NUMBERS DON’T LIE…IF WE UNDERSTAND THEM

We are lawyers because we were not the strongest at science or math, or so the popular trope goes.  But numbers pervade the courtroom – employment discrimination statistics, medical causation analysis, DNA probabilities, and occasionally the likelihood that a particular person committed the crime or that the act was criminal rather than accidental.  So it is incumbent on lawyers to learn math (or know when to ask a mathematician or statistician).  And as the below book makes clear, especially when life or liberty are on the line.

This becomes apparent when one reads MATH ON TRIAL (Basic Books, 2013) by European mathematicians Leila Schneps and Coralie Comez.  Using ten cases (most criminal, but one of alleged gender discrimination at a University) in which mathematics and statistics played a role, the authors detail ten math errors – errors such as “the incredible coincidence,” “underestimation,” and “choosing the wrong model.”  Included is the classic Collins case, where a prosecutor made up likelihoods for certain occurrences and then had an expert multiple the self-created probabilities to an astonishingly high likelihood of guilt.

Here is what the California Supreme Court explained:

Although the prosecutor insisted that the factors he used were only for illustrative purposes — to demonstrate how the probability of the occurrence of mutually independent factors affected the probability that they would occur together — he nevertheless attempted to use factors which he personally related to the distinctive characteristics of defendants. In his argument to the jury he invited the jurors to apply their own factors, and asked defense counsel to suggest what the latter would deem as reasonable. The prosecutor himself proposed the individual probabilities set out in the table below. Although the transcript of the examination of the mathematics instructor and the information volunteered by the prosecutor at that time create some uncertainty as to precisely which of the characteristics the prosecutor assigned to the individual probabilities, he restated in his argument to the jury that they should be as follows:

  Characteristic Individual Probability
A. Partly yellow automobile 1/10
B. Man with mustache 1/4
C. Girl with ponytail 1/10
D. Girl with blond hair 1/3
E. Negro man with beard 1/10
F. Interracial couple in car 1/1000


People v. Collins, 68 Cal. 2d 319, 325, 438 P.2d 33, 37, 66 Cal. Rptr. 497, 501, 1968 Cal.
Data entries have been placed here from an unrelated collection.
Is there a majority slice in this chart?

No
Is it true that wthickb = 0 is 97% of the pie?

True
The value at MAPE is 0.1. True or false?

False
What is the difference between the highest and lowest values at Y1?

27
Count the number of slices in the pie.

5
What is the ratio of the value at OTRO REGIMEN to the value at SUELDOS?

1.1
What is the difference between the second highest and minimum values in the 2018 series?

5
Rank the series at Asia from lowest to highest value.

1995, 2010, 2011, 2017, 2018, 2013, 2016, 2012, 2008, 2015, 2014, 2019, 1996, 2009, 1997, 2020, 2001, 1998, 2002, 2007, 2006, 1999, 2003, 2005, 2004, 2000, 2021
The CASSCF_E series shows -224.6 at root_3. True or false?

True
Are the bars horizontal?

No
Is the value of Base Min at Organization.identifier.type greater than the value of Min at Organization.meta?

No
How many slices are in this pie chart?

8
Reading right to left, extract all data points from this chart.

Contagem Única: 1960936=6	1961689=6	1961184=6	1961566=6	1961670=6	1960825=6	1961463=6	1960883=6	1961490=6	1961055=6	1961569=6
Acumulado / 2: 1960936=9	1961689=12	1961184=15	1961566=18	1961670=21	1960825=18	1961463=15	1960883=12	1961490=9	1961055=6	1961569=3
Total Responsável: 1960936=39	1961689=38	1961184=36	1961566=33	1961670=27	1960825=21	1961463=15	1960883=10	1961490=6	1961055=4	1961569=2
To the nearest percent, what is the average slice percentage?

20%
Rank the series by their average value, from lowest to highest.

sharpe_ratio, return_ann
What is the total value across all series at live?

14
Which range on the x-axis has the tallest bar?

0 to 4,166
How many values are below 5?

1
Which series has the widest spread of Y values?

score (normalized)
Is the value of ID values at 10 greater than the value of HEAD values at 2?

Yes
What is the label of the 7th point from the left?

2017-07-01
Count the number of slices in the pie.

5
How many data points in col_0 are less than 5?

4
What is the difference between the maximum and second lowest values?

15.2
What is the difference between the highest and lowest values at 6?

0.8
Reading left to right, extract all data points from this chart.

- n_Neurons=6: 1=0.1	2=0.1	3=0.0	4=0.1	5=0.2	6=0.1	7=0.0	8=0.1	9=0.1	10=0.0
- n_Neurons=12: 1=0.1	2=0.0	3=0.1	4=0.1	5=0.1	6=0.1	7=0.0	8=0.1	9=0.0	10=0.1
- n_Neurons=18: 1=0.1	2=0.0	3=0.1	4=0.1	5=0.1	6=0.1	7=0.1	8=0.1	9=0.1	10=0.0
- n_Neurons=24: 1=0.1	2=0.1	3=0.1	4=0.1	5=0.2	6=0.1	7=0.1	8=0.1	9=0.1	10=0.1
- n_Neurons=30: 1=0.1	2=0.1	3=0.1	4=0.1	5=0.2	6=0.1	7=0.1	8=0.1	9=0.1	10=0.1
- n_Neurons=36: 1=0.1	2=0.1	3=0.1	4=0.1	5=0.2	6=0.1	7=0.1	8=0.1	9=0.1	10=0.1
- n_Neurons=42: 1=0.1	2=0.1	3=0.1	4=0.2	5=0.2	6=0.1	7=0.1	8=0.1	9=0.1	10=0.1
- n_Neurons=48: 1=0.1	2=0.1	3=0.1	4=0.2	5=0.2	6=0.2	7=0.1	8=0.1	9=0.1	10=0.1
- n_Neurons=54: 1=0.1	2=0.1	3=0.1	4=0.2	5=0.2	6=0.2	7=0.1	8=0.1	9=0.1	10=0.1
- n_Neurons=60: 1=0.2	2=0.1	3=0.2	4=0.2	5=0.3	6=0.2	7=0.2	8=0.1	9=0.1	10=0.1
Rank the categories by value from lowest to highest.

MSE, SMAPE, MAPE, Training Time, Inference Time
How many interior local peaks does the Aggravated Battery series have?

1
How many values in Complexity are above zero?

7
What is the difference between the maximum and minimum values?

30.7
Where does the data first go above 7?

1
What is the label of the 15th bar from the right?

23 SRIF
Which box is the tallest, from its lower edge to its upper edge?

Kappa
LEXIS 167, *12, 36 A.L.R.3d 1176.

Beyond demonstrating the principle fallacies – that the original numbers were made up from whole cloth and there was no proof that the factors were independent of each other, without which it is improper to multiply the probabilities – the authors add a special insight to the story.  Clerking for the California Supreme Court at the time was now-Professor Laurence Tribe, who had majored in mathematics.  Catching the error took a numbers person.

While most of the ten cases are ones where errors caused wrongful convictions and sentences, some involve defense miscalculations or a court’s error that inured to a defendant’s benefit.  For that point, the authors take on the Italian court decision in the Amanda Knox case, questioning whether the dismissal was scientifically sound.

Perhaps the most compelling story is that of Lucia De Berk, a nurse convicted of murdering infant patients in a hospital in the Hague.  This was a case where mere coincidence –  a number of deaths occurring on shifts where De Bek worked – was transformed into causation, here with an apparent expert in mathematics offering probabilistic calculations.  What the authors show is that the state’s expert was not an advanced statistician and that fundamental errors in classifying deaths as ‘suspicious’ led to the erroneous conclusion of astronomical odds of guilt – one in 342 million.  It was only in post-conviction proceedings, where more solid science and mathematics showed flawed assumption on top of flawed assumption, that De Berk was freed.

Why read this?  MATH ON TRIAL raises profound questions about whether and when probabilistic analysis – valued in DNA cases, suspect in guilt-beyond-a-reasonable-doubt assessments – belongs in the courtroom (or even as an investigative tool).  Why else?  Because the book is a compelling read, retelling the ten cases with a flair that matches the best of legal fiction.

And one more reason?  Because lawyers have to know science, and math, and the limits of each; and when to consult an expert; and who is the sufficiently knowledgeable expert.